Eventually, Reena found healing in the Psalms and Revelation 3:20: "Behold, I stand at the door and knock. If anyone hears my voice and opens the door, I will come to Him and eat with Him, and He with me."
"I realized that if I opened the door of my heart, that Jesus would come in and dine with me," she said. "So I surrendered to Him. I came to know that it was Satan who wanted to destroy my life, but God loves me. My future is very bright. I will share the Gospel with non-believers. I don't expect more problems."
While Reena is optimistic about her future, Open Doors warns that she will continue to face persecution, as the school headmaster has vowed to exact revenge. Still, the ministry continues to support the teen, providing both spiritual and physical assistance to her and 2,500 other believers in India.
"I want to thank all those who supported me through prayers, financial help and standing with me in all my struggles and whatever I went through," Reena said. "It is because of all your help that I am a recovered person today."
A 2016 report from New Delhi found a 25 percent rise in India's human trafficking, with 20,000 women and children trafficked in the country that year.
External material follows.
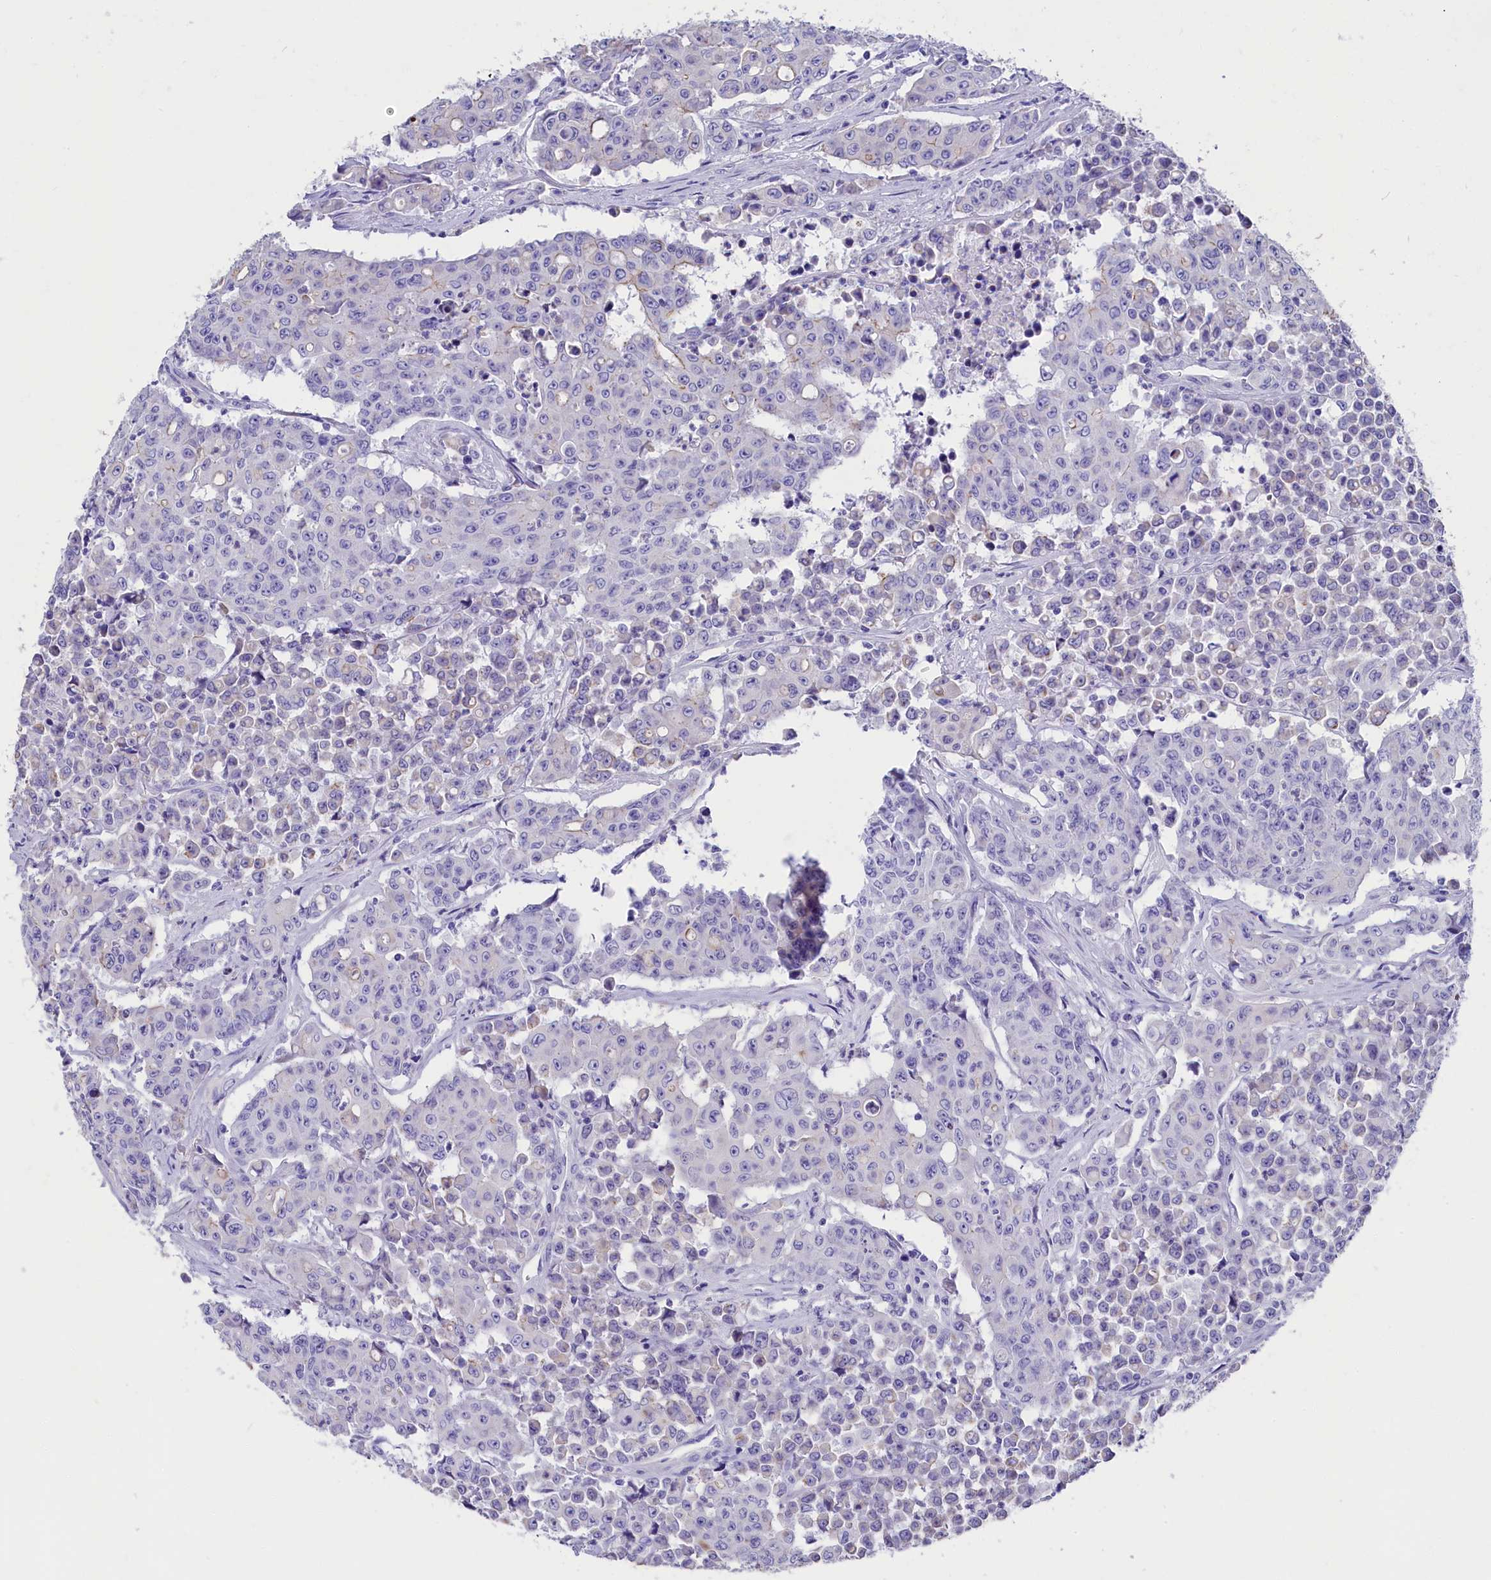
{"staining": {"intensity": "negative", "quantity": "none", "location": "none"}, "tissue": "colorectal cancer", "cell_type": "Tumor cells", "image_type": "cancer", "snomed": [{"axis": "morphology", "description": "Adenocarcinoma, NOS"}, {"axis": "topography", "description": "Colon"}], "caption": "A high-resolution micrograph shows IHC staining of colorectal adenocarcinoma, which exhibits no significant staining in tumor cells.", "gene": "SULT2A1", "patient": {"sex": "male", "age": 51}}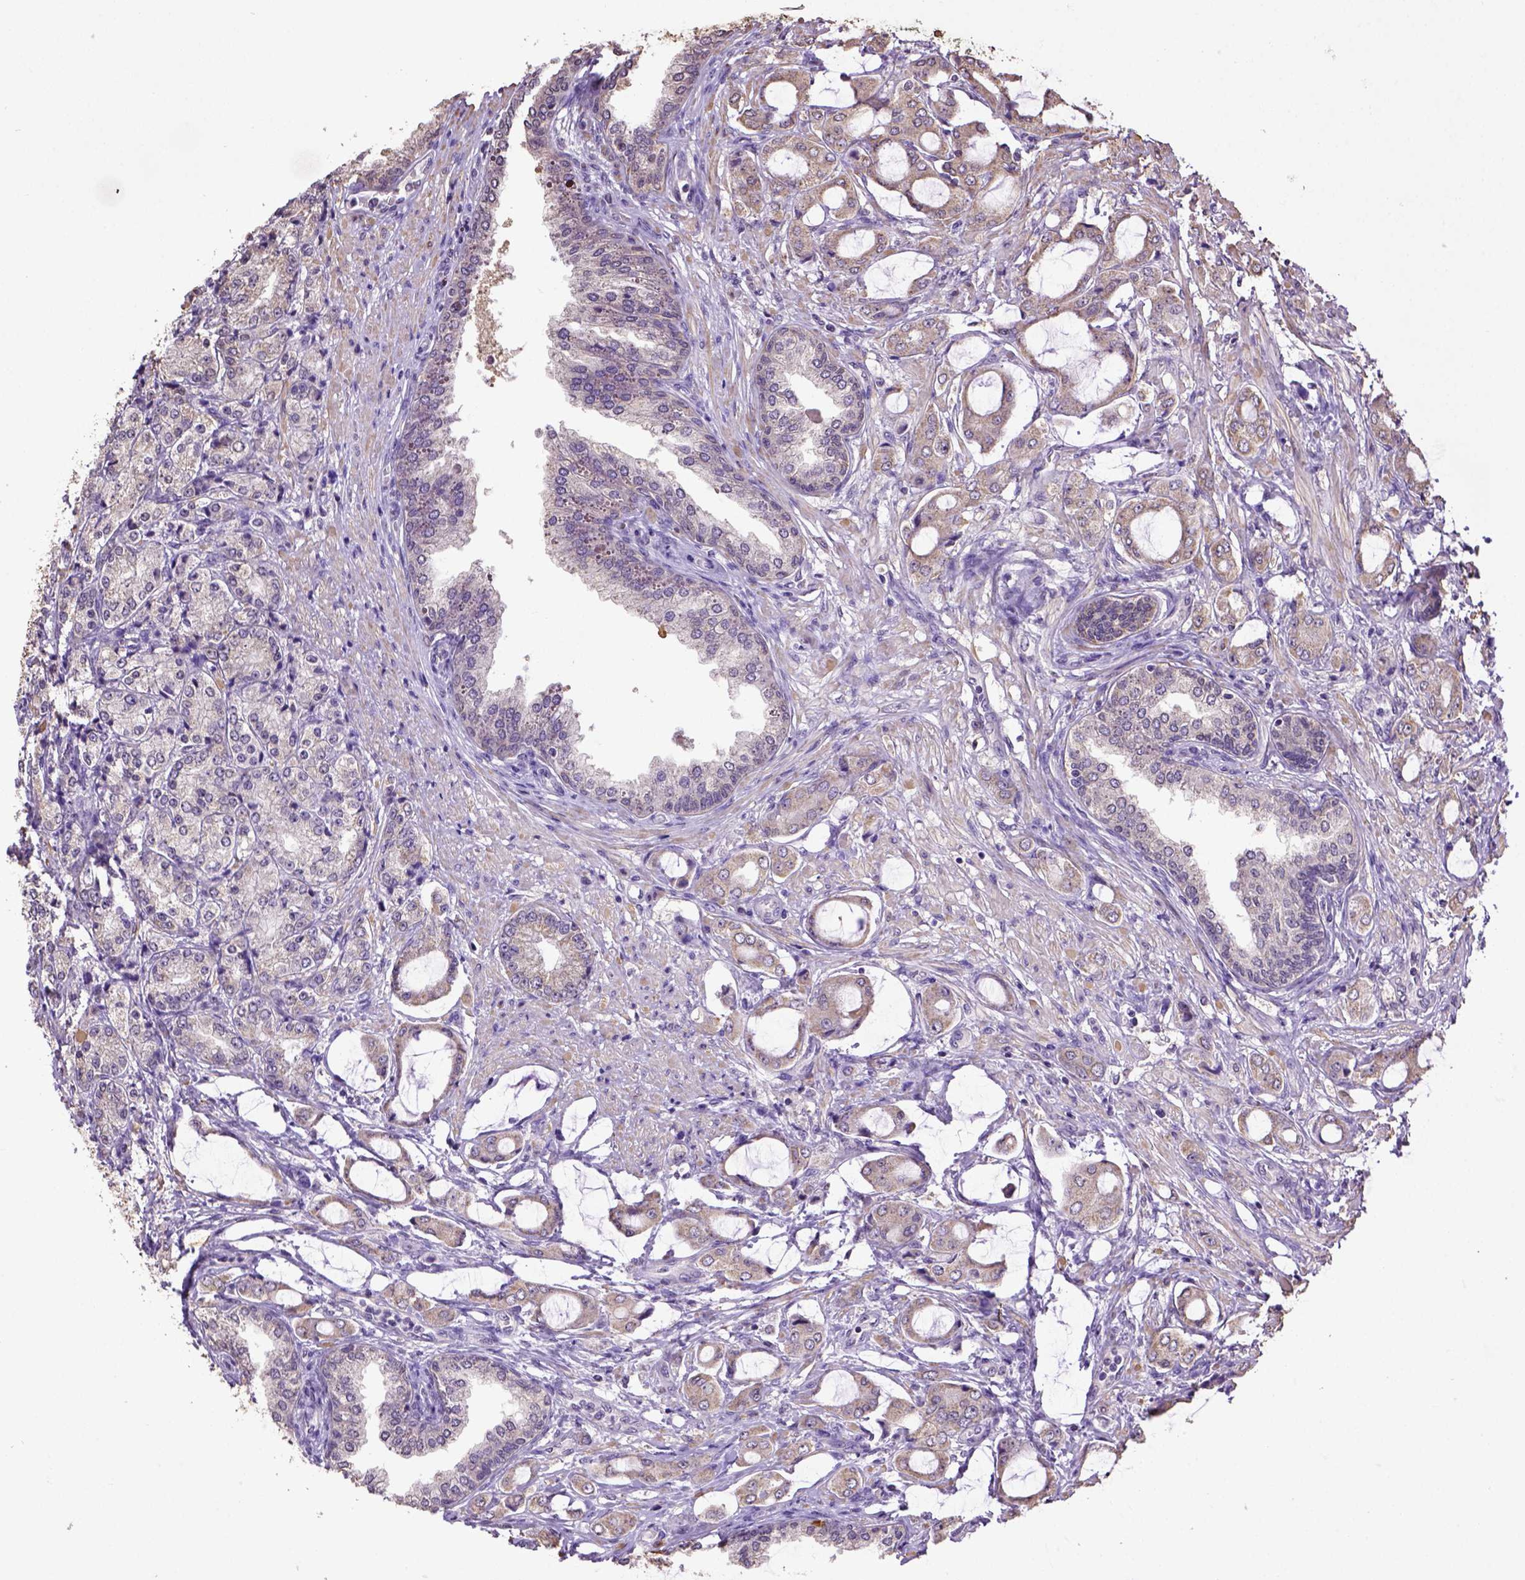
{"staining": {"intensity": "weak", "quantity": "25%-75%", "location": "cytoplasmic/membranous"}, "tissue": "prostate cancer", "cell_type": "Tumor cells", "image_type": "cancer", "snomed": [{"axis": "morphology", "description": "Adenocarcinoma, NOS"}, {"axis": "topography", "description": "Prostate"}], "caption": "A micrograph showing weak cytoplasmic/membranous staining in about 25%-75% of tumor cells in prostate cancer (adenocarcinoma), as visualized by brown immunohistochemical staining.", "gene": "WDR17", "patient": {"sex": "male", "age": 63}}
In efforts to crack down on the fast-growing crime, India's cabinet last month approved a tough new law under which traffickers could be jailed for 10 years or, in some cases, for life. If convicted, they could be fined at least 100,000 Indian rupees ($1,534).
The Trafficking of Persons Bill, which is expected to be voted into law by parliament, also mandates the establishment of special courts to expedite trafficking cases, setting a deadline of one year for trial and repatriation, according to Reuters.
Under the new law, a rehabilitation fund will also be set up to help victims rebuild their lives and they will be allowed to give evidence through video conferencing without being identified.
"Human trafficking is not only a social evil, it is a crime against humanity," President Ram Nath Kovind said in a statement praising the passage of the bill. "It is a curse not only for the country but for the whole humanity."